Never waste a good crisis
Chicago mayor Rahm Emanuel has a colourful reputation. He was known as former United States President Bill Clinton’s most productive fundraiser in the 1990s and Barack Obama’s ‘‘get s... done’’ guy. More broadly he was a reputation for not only finding silver linings to clouds, but exploiting that silver.
One of his famous quotes is ‘‘never let a serious crisis go to waste’’.
It’s a phrase that came to mind over a week that has seen Wall Street’s SP&500 index drop 12 per cent in a day, talk of national lockdowns and the Government announcing a $12 billion rescue package in response to the coronavirus. Events that are hard to get your head around.
As frightening as the global context is, it can also provide financial, social and political opportunities.
It provides businesses with the ability to undertake activities they previously thought impossible, or indeed to rewrite a historical disconnect.
The latter was in evidence this past week with the news that Google holding company Alphabet is working with the United States government to build a national digital tool to provide information about Covid-19 coronavirus symptoms, risk factors, testing and triaging.
According to United States President Donald Trump, the tool will enable self-assessment as to whether testing is needed. A new life sciences division called Verily is tasked with the job and expects to first test the tool in the San Francisco Bay Area.
Obviously this is a good thing and to be applauded. Most of the engineers that I know at Google are genuinely good human beings, so I know that there is altruistic motivation here.
But politically it’s incredibly useful to Google.
United States regulators have had America’s third most profitable company directly in their sights for apparent market dominance for several years now. All 50 state attorneys general are conducting an antitrust investigation into Google.
Meanwhile, Trump has been openly critical of the company, regularly noting that its aim was to make sure he loses in 2020.
So to be able to turn this dysfunctional relationship around, to the point that the president is now tweeting supportive messages and officials are working with the company, rather than against it, is very smart.
Investment companies are also making the best of a bad situation, seeing opportunity in despair. Global markets have just had the longest bull market in history, 11 years of equity growth. This had led to a general feeling that equities were overpriced and the market was overdue for a correction of some sort.
Sadly, the past month wasn’t so much a correction as it was a decimation, but that’s not to say that it doesn’t provide investors the opportunity to buy blue-chip stock at prices 25 per cent down on six weeks ago.
Obviously jumping back into the market brings some risk, but that’s not to say you can pick up some bargains, particularly if you give certain industries (such as airlines, energy and travel) a miss.

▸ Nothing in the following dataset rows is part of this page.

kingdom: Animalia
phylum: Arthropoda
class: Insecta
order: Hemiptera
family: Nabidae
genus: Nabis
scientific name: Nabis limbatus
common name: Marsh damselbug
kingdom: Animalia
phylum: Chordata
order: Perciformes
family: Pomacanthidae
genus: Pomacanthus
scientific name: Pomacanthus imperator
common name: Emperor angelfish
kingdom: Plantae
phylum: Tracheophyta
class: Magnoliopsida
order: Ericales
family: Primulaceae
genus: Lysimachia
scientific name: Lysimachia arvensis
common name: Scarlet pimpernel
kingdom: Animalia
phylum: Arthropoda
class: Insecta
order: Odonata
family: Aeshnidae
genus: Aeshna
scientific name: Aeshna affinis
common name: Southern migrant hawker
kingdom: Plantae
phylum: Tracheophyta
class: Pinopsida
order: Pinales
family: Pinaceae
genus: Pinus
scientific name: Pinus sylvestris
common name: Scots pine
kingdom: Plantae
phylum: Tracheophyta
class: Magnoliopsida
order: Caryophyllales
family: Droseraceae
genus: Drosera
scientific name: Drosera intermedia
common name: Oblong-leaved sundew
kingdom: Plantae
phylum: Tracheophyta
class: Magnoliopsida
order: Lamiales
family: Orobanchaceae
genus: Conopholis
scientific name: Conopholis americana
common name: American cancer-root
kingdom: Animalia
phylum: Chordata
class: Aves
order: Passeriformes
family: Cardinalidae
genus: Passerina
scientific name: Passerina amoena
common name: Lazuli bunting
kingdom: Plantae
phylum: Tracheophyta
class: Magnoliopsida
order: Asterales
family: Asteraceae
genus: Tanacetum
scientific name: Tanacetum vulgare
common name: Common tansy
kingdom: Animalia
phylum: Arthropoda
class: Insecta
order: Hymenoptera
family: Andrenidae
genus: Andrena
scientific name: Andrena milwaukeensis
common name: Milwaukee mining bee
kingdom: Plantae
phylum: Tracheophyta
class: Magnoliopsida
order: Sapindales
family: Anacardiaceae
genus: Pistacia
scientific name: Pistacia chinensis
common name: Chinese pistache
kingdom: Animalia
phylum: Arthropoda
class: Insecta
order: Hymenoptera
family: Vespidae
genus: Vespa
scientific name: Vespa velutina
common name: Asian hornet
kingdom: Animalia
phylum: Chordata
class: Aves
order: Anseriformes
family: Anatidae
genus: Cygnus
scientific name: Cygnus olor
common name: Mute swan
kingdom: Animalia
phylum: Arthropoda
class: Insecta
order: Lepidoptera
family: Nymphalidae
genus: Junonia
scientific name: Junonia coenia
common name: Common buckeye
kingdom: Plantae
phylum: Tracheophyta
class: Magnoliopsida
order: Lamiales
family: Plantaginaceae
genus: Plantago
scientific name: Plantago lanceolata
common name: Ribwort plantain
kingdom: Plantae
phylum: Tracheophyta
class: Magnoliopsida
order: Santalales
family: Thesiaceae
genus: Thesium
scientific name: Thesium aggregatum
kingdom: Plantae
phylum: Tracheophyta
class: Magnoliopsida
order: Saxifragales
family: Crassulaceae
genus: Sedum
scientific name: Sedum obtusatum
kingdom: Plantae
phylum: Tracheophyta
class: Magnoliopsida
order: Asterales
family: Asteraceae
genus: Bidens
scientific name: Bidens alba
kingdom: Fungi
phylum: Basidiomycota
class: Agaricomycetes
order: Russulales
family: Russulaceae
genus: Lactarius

So it should be no surprise that firms are doing this.
A recent report from Marketwatch.com found US chief executives are buying into their companies in volume, including the likes of TripAdvisor, Newell and Kinder Morgan.
Likewise, trading levels of market tracking funds like the Vanguard stock exchange-traded funds have been unusually high.
Historically the ‘‘buy the dip’’ strategy has worked out profitable so long as you get the timing right – though as a wise woman reminded me last week, anyone can buy on the way down but only one person buys at the bottom of the market.
Opportunity also exists for those companies whose functionality and technology fit a sudden and unforeseen change in behaviour. A couple of industries where this will be evident is media consumption and video-conferencing.
As people are forced to avoid social gatherings and hunker down at home, theatre, cinema and concerts will haemorrhage revenue. The flip side of this is that video streaming and TV-style services will boom. Nielsen data on previous crises in the US has found 60 per cent increase in TV usage.
New Nielsen data has found that Seattle teens, unable to attend school, showed a 104 per cent increase in TV (including streaming and video on demand) consumption.
Meanwhile video conferencing services like Zoom, Google Hangouts, MS Teams and Skype are having a blinder at the moment. With restrictions around travel and venues, along with the move to home working, video conferencing is at record levels.
The interesting thing here is that airlines, already looking down the barrel of commercial apocalypse, face a bigger challenge if businesses find that video calls can be used as efficiently as face to face meetings. If that were to happen then, as The Economist this week noted, passenger aviation businesses may never recover from the impact of Covid-19.
There’s no doubt coming weeks and months will bring worries aplenty, but for those prepared to take on risk, they also bring opportunity.
As a wise woman reminded me last week, anyone can buy on the way down but only one person buys at the bottom of the market.
Mike ‘‘MOD’’ O’Donnell is a professional director, writer and strategy adviser.